Frontier model evaluations are shifting from foundational capabilities (e.g., instruction following and reasoning) toward compositional, agentic ones, but Korean agentic benchmarks remain scarce. We introduce K-BrowseComp, a web-browsing agent benchmark grounded in Korean contexts, consisting of 400 problems. The 300-problem K-BrowseComp-Verified subset is manually constructed and validated by native Korean speakers.

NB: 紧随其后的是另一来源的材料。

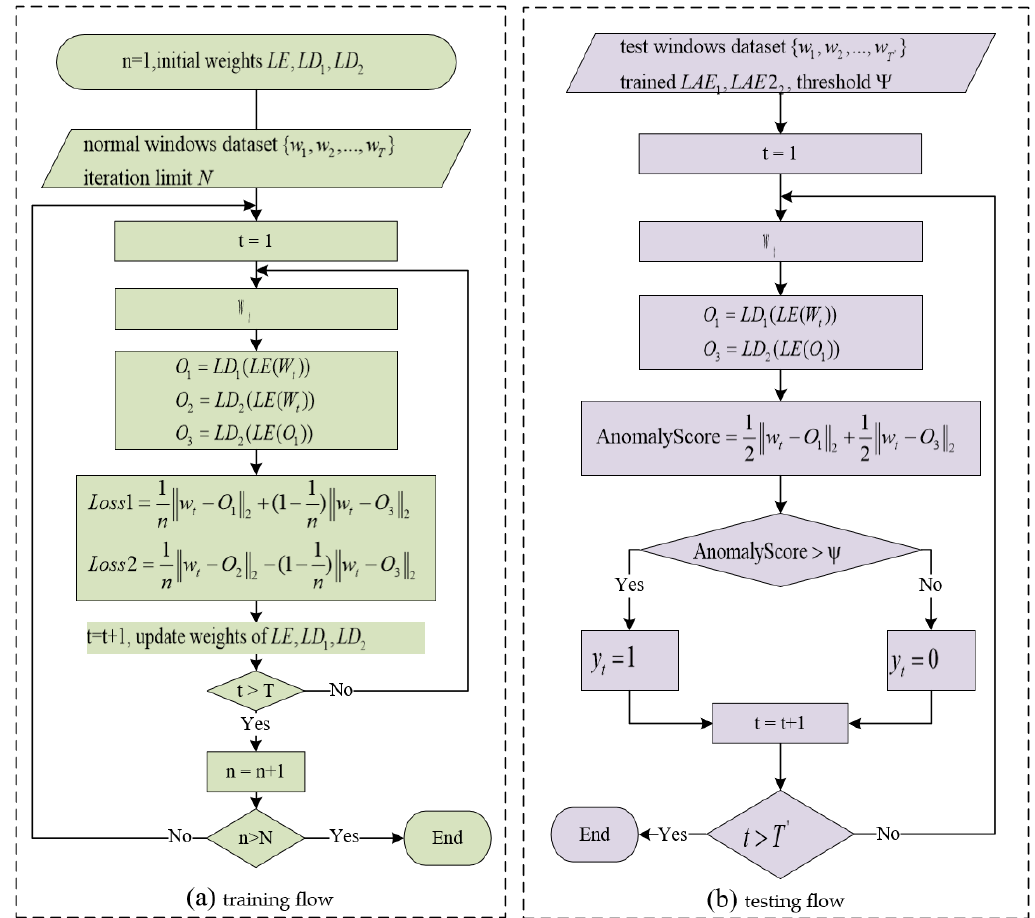
Figure 5. Proposed model training and testing flow chart. ( a ) Training flow chart; ( b ) testing flow chart.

On this subset, frontier LLMs, including GPT-5.5, DeepSeek-V4-Pro, and GLM-5.1, reach only 30.00--45.67\%, a substantial drop from BrowseComp, while Korean LLMs released through Korea's Proprietary AI Foundation Model program obtain only 0.00--10.33\%. We further construct a 100-problem synthetic split using hard few-shot exemplars and failure-mode-targeted generation to exploit the asymmetry between solving and creating web browsing problems. On the adversarially filtered synthetic diagnostic split, the strongest model reaches only 26.00\%, and we report this split separately as a targeted stress test. We publicly release our data and code.